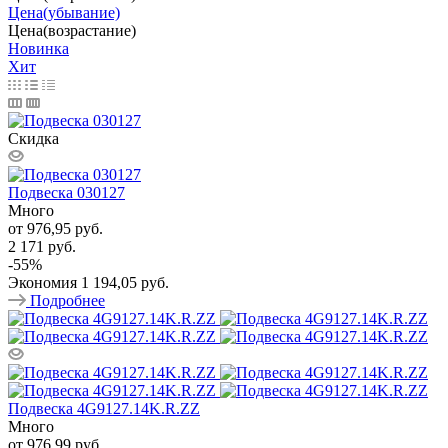
Цена(убывание)
Цена(возрастание)
Новинка
Хит
Скидка
Подвеска 030127
Много
от
976,95 руб.
2 171 руб.
-
55
%
Экономия
1 194,05 руб.
Подробнее
Подвеска 4G9127.14K.R.ZZ
Много
от
976,99 руб.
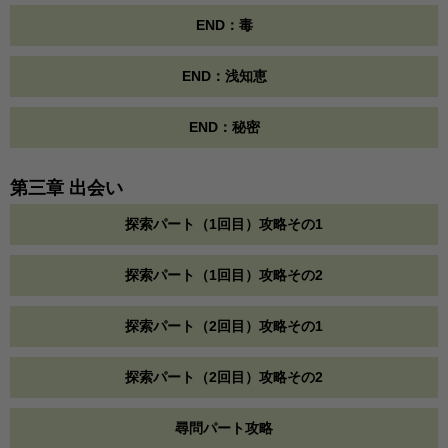
END：毒
END：浅知恵
END：秘密
第三章 出会い
探索パート（1回目）攻略その1
探索パート（1回目）攻略その2
探索パート（2回目）攻略その1
探索パート（2回目）攻略その2
尋問パート攻略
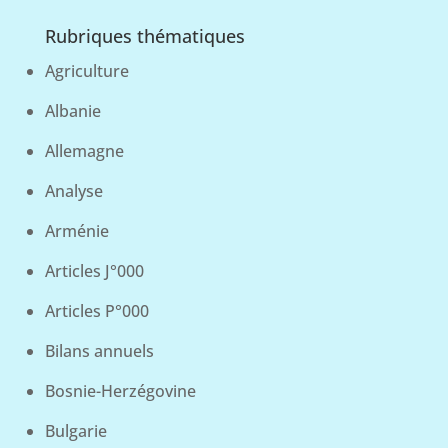
Rubriques thématiques
Agriculture
Albanie
Allemagne
Analyse
Arménie
Articles J°000
Articles P°000
Bilans annuels
Bosnie-Herzégovine
Bulgarie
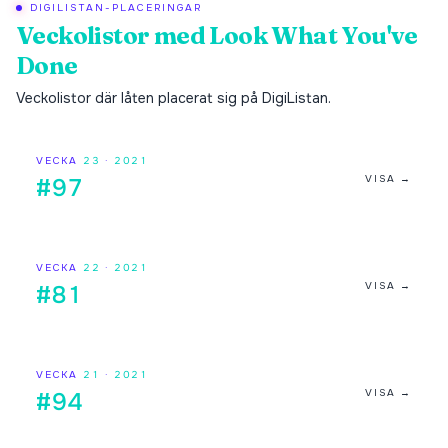
DIGILISTAN-PLACERINGAR
Veckolistor med
Look What You've
Done
Veckolistor där låten placerat sig på DigiListan.
VECKA
23
·
2021
VISA →
#97
VECKA
22
·
2021
VISA →
#81
VECKA
21
·
2021
VISA →
#94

┄┄┄┄┄┄┄┄┄┄

EXERCISE
Skipping every picture, reproduce the records word for word.

WORKED SOLUTION
Цена(убывание)
Цена(возрастание)
Новинка
Хит
Скидка
Подвеска 030127
Много
от
976,95 руб.
2 171 руб.
-
55
%
Экономия
1 194,05 руб.
Подробнее
Подвеска 4G9127.14K.R.ZZ
Много
от
976,99 руб.
END：毒
END：浅知恵
END：秘密
第三章 出会い
探索パート（1回目）攻略その1
探索パート（1回目）攻略その2
探索パート（2回目）攻略その1
探索パート（2回目）攻略その2
尋問パート攻略
Rubriques thématiques
Agriculture
Albanie
Allemagne
Analyse
Arménie
Articles J°000
Articles P°000
Bilans annuels
Bosnie-Herzégovine
Bulgarie
DIGILISTAN-PLACERINGAR
Veckolistor med
Look What You've
Done
Veckolistor där låten placerat sig på DigiListan.
VECKA
23
·
2021
VISA →
#97
VECKA
22
·
2021
VISA →
#81
VECKA
21
·
2021
VISA →
#94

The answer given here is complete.